=== ASSIGNED TASK ===
The expected output is exactly the lines below, starting at the line with "(426, 674) none -> (872, 674) //" and ending at the line with "(515, 833) none -> (174, 902) //", both included; no other line belongs in it.

=== PROVIDED DATA ===
-------------------------
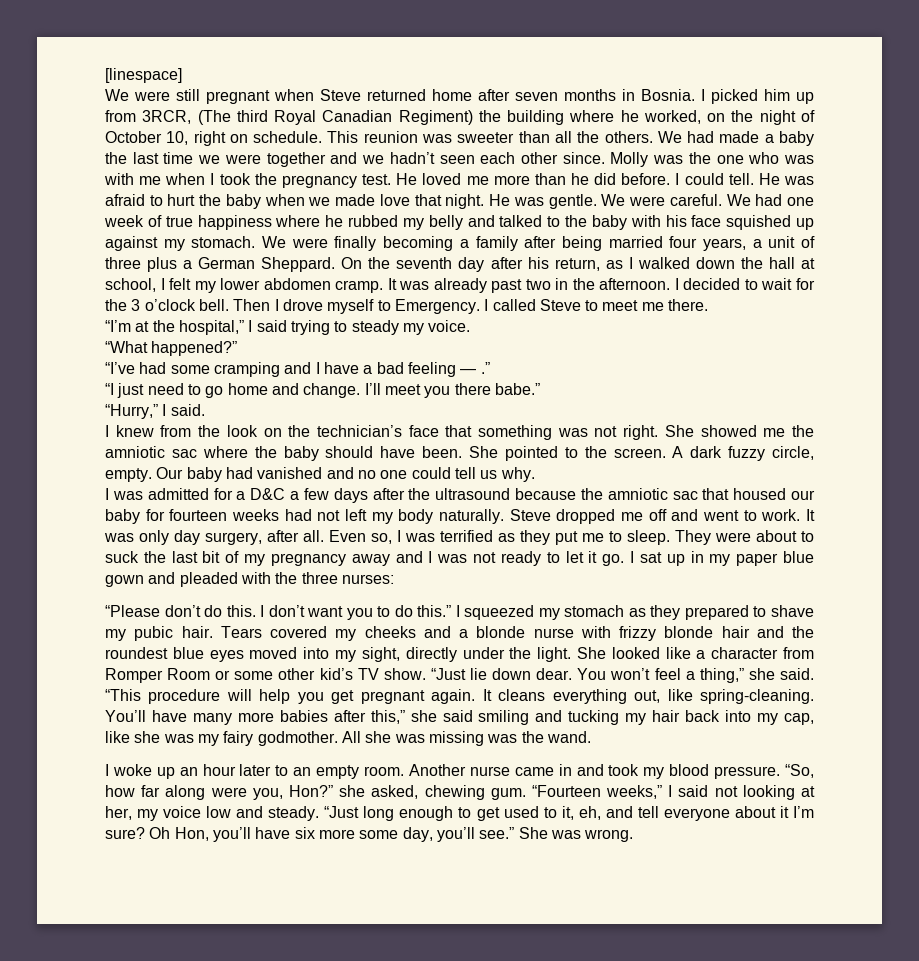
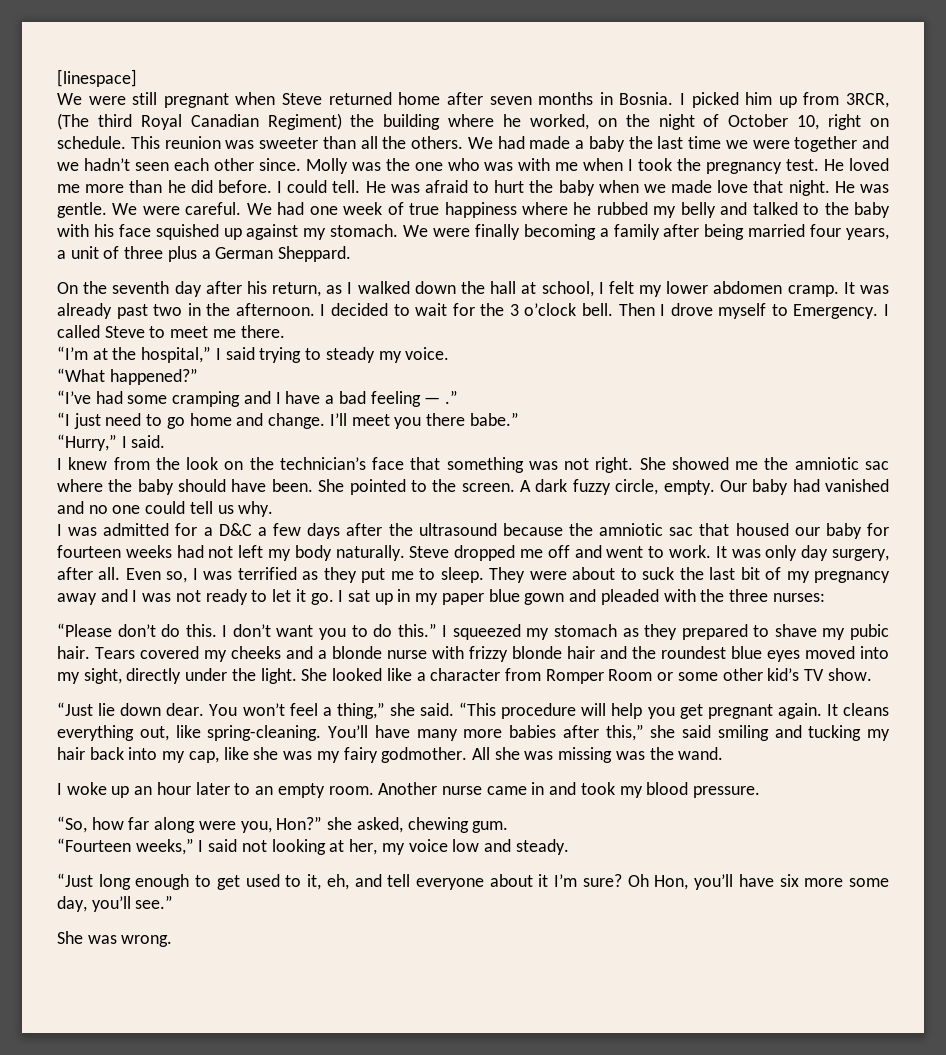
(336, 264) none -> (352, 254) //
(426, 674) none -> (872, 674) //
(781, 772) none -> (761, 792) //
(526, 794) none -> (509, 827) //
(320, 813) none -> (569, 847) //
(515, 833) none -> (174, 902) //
-------------------------
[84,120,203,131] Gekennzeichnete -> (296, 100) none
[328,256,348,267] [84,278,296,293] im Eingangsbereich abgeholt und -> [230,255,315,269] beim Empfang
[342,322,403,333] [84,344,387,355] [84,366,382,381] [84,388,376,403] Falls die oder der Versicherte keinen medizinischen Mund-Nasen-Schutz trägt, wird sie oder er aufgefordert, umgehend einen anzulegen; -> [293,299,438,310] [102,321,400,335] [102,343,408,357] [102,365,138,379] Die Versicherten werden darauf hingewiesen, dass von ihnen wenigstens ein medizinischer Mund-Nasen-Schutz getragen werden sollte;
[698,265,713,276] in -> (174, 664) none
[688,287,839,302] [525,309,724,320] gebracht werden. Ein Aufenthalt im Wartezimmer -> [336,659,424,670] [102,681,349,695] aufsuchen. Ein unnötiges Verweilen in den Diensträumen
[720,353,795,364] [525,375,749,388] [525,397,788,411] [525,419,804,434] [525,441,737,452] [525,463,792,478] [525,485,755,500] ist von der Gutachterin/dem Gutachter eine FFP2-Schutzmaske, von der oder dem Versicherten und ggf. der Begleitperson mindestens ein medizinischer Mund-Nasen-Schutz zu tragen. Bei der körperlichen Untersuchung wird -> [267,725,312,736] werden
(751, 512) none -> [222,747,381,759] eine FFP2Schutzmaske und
-------------------------
=== RESPONSE TO THIS EXERCISE ===
(426, 674) none -> (872, 674) //
(781, 772) none -> (761, 792) //
(526, 794) none -> (509, 827) //
(320, 813) none -> (569, 847) //
(515, 833) none -> (174, 902) //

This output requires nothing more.